ESCUELA, CIVILIZACIÓN Y BARBARIE
–Aparte de la crítica especializada y el mercado, se sabe que las instituciones educativas (escuela, universidades) son uno de los lugares desde donde se defiende, se cuestiona, se abraza o se rechaza una tradición, ya sea estética, cultural o ideológica. A esto se suma el debate siempre vigente sobre la educación pública en la tradición política nacional. ¿Cómo fue tu experiencia como alumno en cuanto a lo entregado o transmitido (origen de una tradición) y cómo ves al sistema educativo nacional, siendo que al menos dos de tus obras teatrales –una que iba a ser novela: La ogresa de Barracas y otra la bisnieta, La maestra serial– se ocupan del tema? ¿El proyecto “FRACASÓ”, como dice la maestra?
–Varios proyectos fracasaron ya. Uno atrás del otro. Es nuestra historia. El de Sarmiento, eso de traer maestras bostonianas que no hablaban español para enseñar a nuestros gauchos, como se parodia en La ogresa…, puede parecer delirante (No por nada sus contemporáneos le decían “el Loco” a Sarmiento). Pero cuando uno se sitúa en aquel tiempo y ve que los maestros locales eran todavía resabio de la época de los virreyes españoles, con sus castigos físicos, para empezar, y todas las taras de la educación dieciochesca, entonces la búsqueda en el afuera, la mirada hacia la nueva pedagogía, que entonces hacía punta en Boston, ya no parece tan absurda.
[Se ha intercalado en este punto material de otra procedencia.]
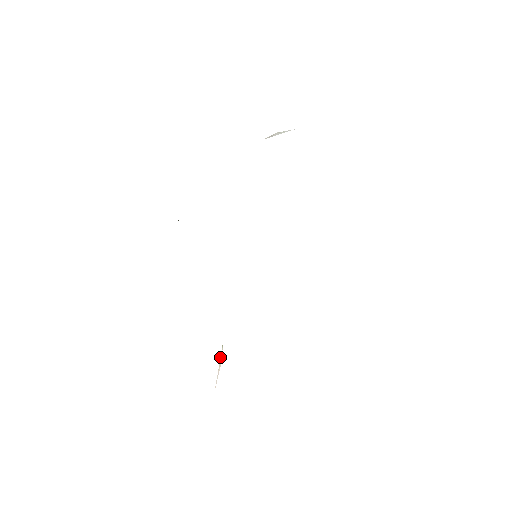
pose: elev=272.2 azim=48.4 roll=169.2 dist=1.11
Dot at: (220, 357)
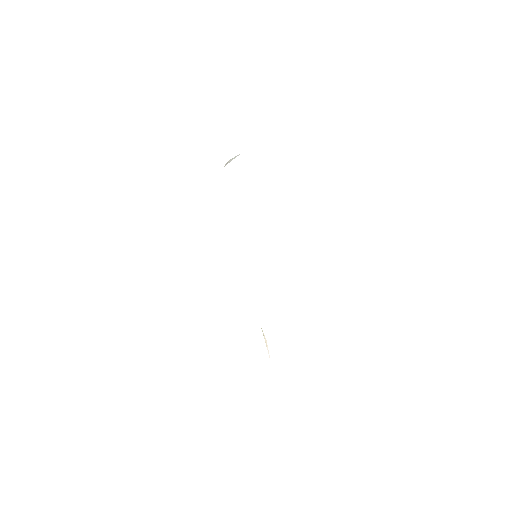
Dot at: (264, 338)
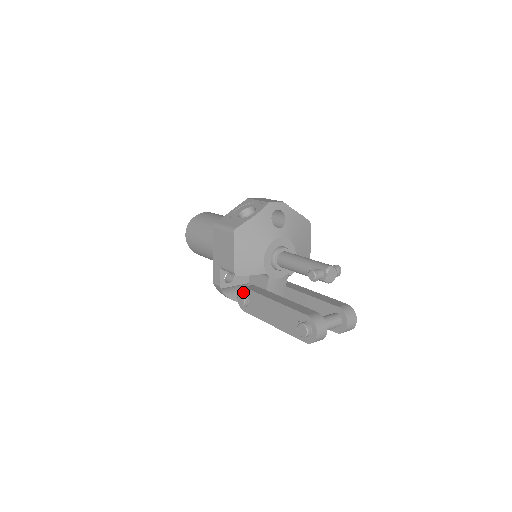
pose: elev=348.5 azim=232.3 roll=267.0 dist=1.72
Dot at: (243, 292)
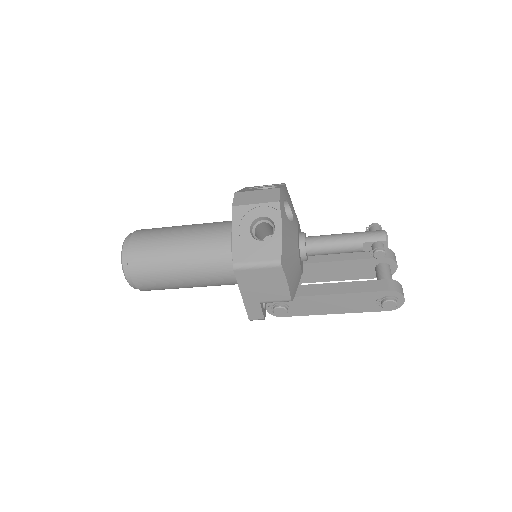
Dot at: (277, 303)
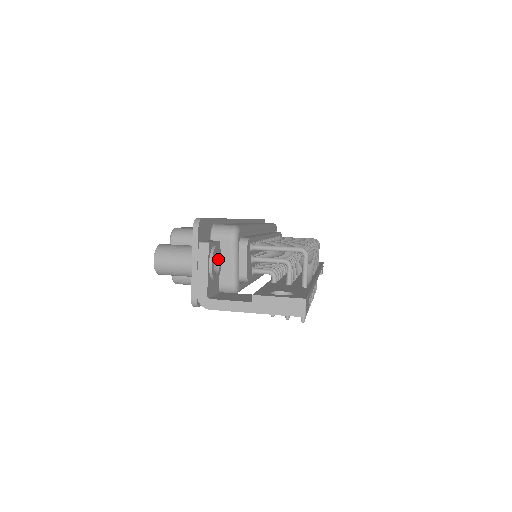
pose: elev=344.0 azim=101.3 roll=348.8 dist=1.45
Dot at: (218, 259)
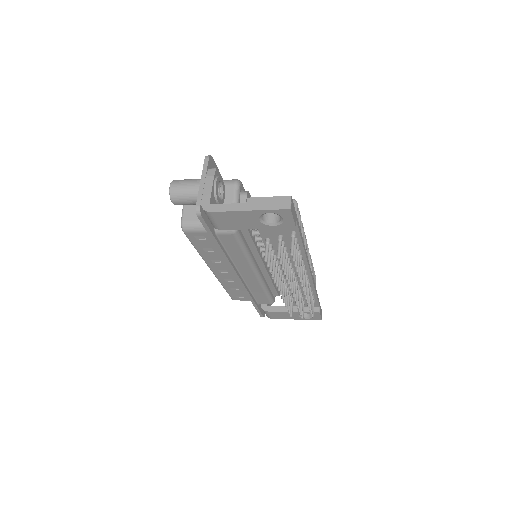
Dot at: (222, 193)
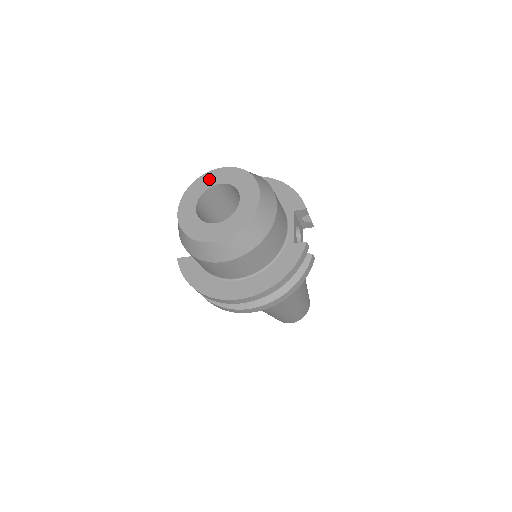
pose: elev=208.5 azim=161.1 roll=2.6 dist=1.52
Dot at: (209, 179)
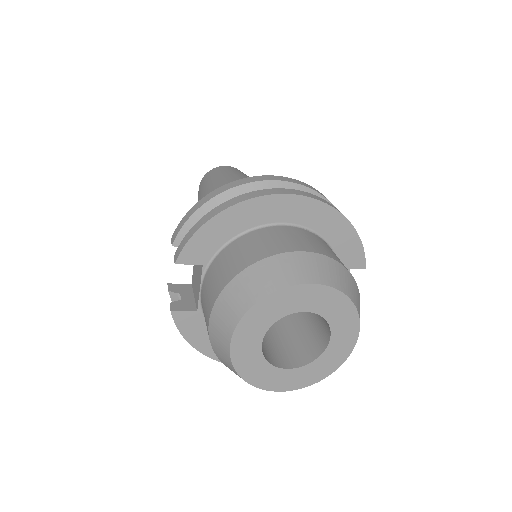
Dot at: (289, 301)
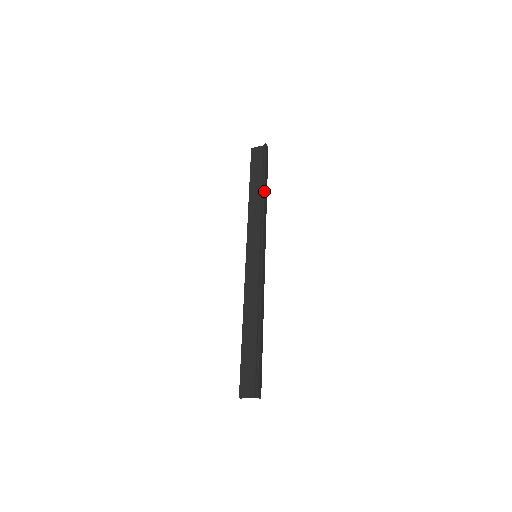
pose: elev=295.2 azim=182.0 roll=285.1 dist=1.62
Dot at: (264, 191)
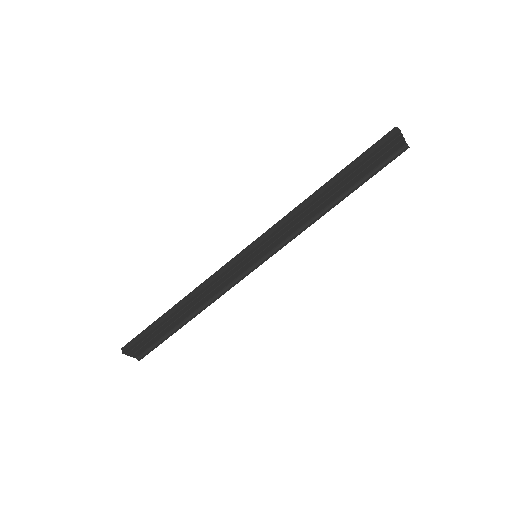
Dot at: occluded
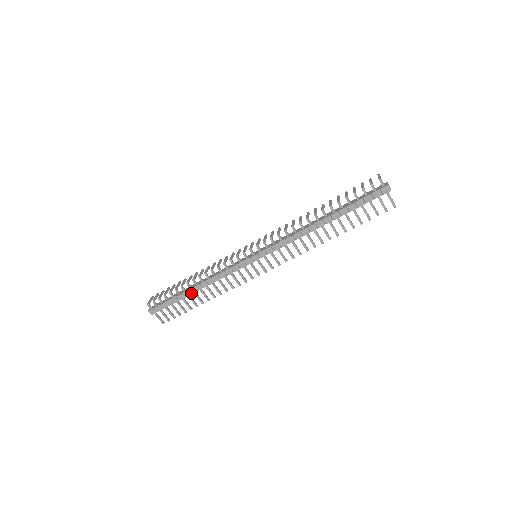
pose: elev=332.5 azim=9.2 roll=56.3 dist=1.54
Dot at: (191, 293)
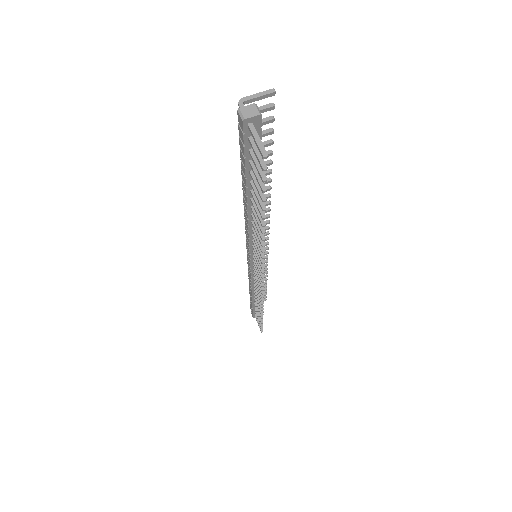
Dot at: (252, 298)
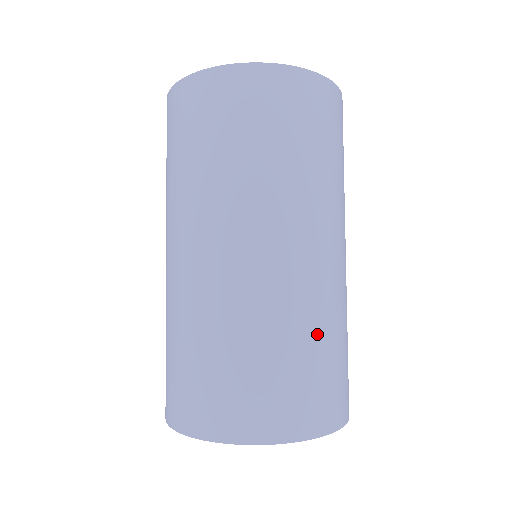
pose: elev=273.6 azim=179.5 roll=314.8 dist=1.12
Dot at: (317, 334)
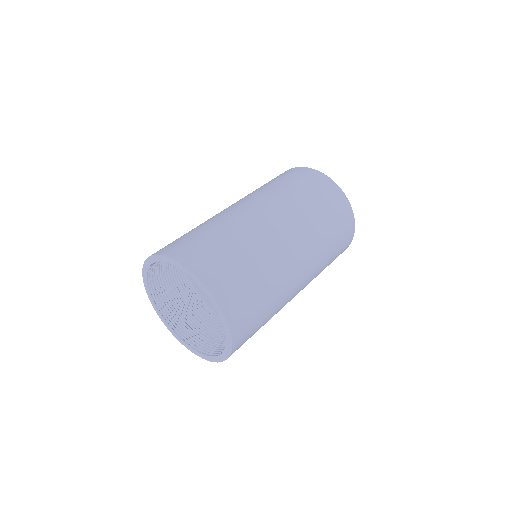
Dot at: (272, 302)
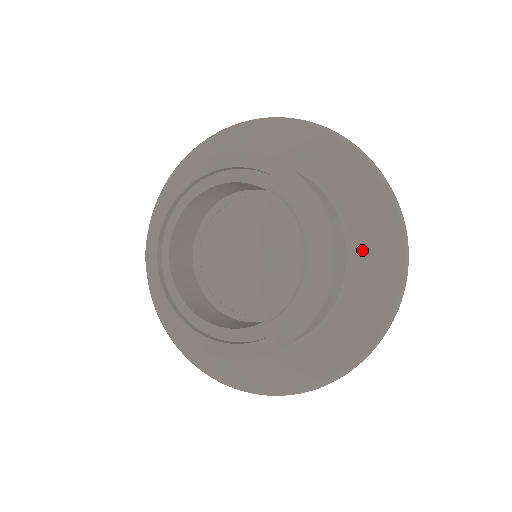
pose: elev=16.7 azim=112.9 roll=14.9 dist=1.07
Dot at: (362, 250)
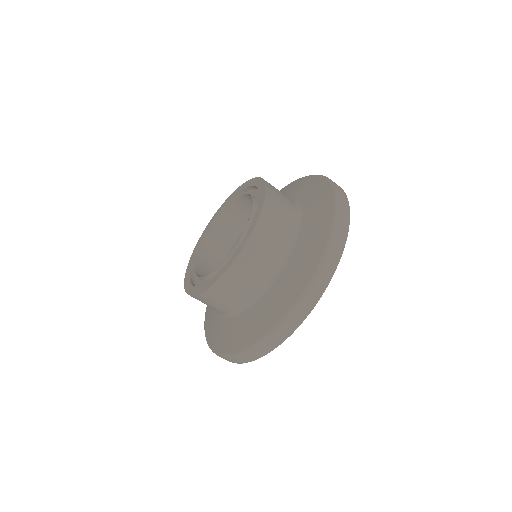
Dot at: (288, 273)
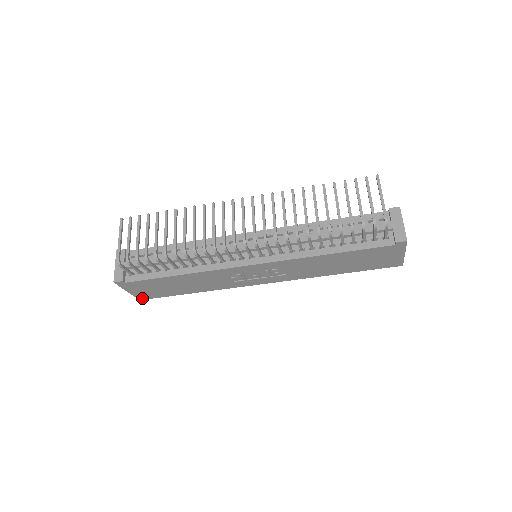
Desde luego, fue un proyecto quijotesco, es decir un poco demencial, pero con su dimensión heroica. Solo los edificios, esas escuelas construidas en su tiempo y en el de Avellaneda, todavía en pie porque fueron pensadas como templos, son la prueba.

–¿De qué manera aparece la matriz civilización y barbarie en tu teatro, más allá de las dos obras antes mencionadas que aluden directamente a Sarmiento?
–Supongo que en todo lo que escribo estará presente porque es una diatriba muy personal mía. Por supuesto, la barbarie gana la partida.

–¿Hay síntesis para este conflicto tradicional de la cultura argentina?
–La habrá. Pero sobre todo hay renovación perpetua.

Minibio Gonzalo Demaría
Es dramaturgo, novelista, compositor, director. Estrenó espectáculos en Buenos Aires y en París. Es autor de los programas de televisión Morir de amor y Caer en la tentación. Escribió y dirigió las piezas La Anticrista y las langostas contra los vírgenes encratitas (2010-2011), exitoso auto sacramental en verso que mezcla la gauchesca con el cine de horror clase B; Cabo Verde (2009), que explora el siniestro mundo del higienismo; “Novia con Tulipanes” (2006) y “Lo que habló el pescado” (2004), espectáculo que recibió diversos premios y distinciones para su autor, director e intérpretes. En el campo del teatro musical, Demaría adaptó los musicales Chicago, Zorba y Cabaret. Sus letras para Chicago fueron consideradas por los autores originales, Kander & Ebb, como una de las mejores versiones de la obra en el mundo. Además, escribió las obras de teatro Tarascones y La comedía es peligrosa, ambas estrenadas en el Teatro Nacional Cervantes con gran éxito.